__DOCUMENT EXCERPT__
______
Linear Regression performs worse on sparse matrix #13460

bminixhofer · 2019-03-17T11:52:13Z

Description

linear_model.LinearRegression seems to fit sparse matrices not as well as regular numpy arrays. I noticed a significant difference in a private dataset of mine, but there is still a small difference in the mean squared error of the linear regression example. Especially on such a small dataset (422 samples x 1 feature) I believe the coefficients and intercept should be exactly the same.

Steps/Code to Reproduce

Original example:

import matplotlib.pyplot as plt
import numpy as np
from sklearn import datasets, linear_model
from sklearn.metrics import mean_squared_error, r2_score

# Load the diabetes dataset
diabetes = datasets.load_diabetes()
______
__COMPLETE THE FOLLOWING__
A) In the issue about Linear Regression on sparse matrices, transcribe the part that opens with the words containing "linear_model.LinearRegression seems to" and closes with "diabetes = datasets.load_diabetes()".
B) In the issue about Linear Regression on sparse matrices, how many samples and features does the linear regression example's dataset have?
C) Resume the issue about Linear Regression on sparse matrices after its final line.

(Extracted page text data)
______
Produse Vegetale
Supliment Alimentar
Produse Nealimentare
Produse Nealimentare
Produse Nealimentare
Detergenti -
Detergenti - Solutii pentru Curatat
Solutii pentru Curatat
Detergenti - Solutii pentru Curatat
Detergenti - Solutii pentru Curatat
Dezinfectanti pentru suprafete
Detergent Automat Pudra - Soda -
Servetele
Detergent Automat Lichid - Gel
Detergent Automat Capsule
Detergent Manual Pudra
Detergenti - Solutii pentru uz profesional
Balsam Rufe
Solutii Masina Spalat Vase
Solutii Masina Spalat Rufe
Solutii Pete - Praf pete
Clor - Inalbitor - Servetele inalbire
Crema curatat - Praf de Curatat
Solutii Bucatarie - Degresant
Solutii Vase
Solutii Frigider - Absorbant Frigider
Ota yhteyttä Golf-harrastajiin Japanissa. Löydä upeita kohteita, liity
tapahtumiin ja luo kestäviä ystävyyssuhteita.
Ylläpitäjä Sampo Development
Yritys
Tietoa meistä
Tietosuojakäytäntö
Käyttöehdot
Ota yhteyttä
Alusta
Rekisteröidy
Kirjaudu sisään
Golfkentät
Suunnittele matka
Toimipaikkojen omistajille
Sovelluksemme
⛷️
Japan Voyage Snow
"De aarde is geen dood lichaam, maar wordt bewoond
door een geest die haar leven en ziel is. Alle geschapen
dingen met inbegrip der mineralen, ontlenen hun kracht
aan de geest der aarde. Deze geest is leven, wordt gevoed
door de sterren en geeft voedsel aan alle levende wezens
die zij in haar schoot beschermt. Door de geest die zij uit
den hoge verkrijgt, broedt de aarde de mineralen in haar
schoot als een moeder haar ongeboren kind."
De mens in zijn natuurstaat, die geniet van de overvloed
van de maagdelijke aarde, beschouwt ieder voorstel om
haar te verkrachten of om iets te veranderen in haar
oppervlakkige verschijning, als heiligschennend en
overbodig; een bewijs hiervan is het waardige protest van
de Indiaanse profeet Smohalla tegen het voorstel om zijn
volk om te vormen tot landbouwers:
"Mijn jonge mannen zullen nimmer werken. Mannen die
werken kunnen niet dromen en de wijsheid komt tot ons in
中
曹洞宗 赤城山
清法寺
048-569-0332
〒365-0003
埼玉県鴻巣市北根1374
______
__ANSWER SET__
A)
linear_model.LinearRegression seems to fit sparse matrices not as well as regular numpy arrays. I noticed a significant difference in a private dataset of mine, but there is still a small difference in the mean squared error of the linear regression example. Especially on such a small dataset (422 samples x 1 feature) I believe the coefficients and intercept should be exactly the same.

Steps/Code to Reproduce

Original example:

import matplotlib.pyplot as plt
import numpy as np
from sklearn import datasets, linear_model
from sklearn.metrics import mean_squared_error, r2_score

# Load the diabetes dataset
diabetes = datasets.load_diabetes()

B) 422 samples and 1 feature.

C)
# Use only one feature
diabetes_X = diabetes.data[:, np.newaxis, 2]

# Split the data into training/testing sets
diabetes_X_train = diabetes_X[:-20]
diabetes_X_test = diabetes_X[-20:]

# Split the targets into training/testing sets
diabetes_y_train = diabetes.target[:-20]
diabetes_y_test = diabetes.target[-20:]

# Create linear regression object
regr = linear_model.LinearRegression()

# Train the model using the training sets
regr.fit(diabetes_X_train, diabetes_y_train)

# Make predictions using the testing set
diabetes_y_pred = regr.predict(diabetes_X_test)

# The coefficients
print('Coefficients: \n', regr.coef_)
# The mean squared error
print("Mean squared error: %.2f"
      % mean_squared_error(diabetes_y_test, diabetes_y_pred))

Example modified with a sparse matrix:

import matplotlib.pyplot as plt
import numpy as np
import scipy
from sklearn import datasets, linear_model
from sklearn.metrics import mean_squared_error, r2_score

# Load the diabetes dataset
diabetes = datasets.load_diabetes()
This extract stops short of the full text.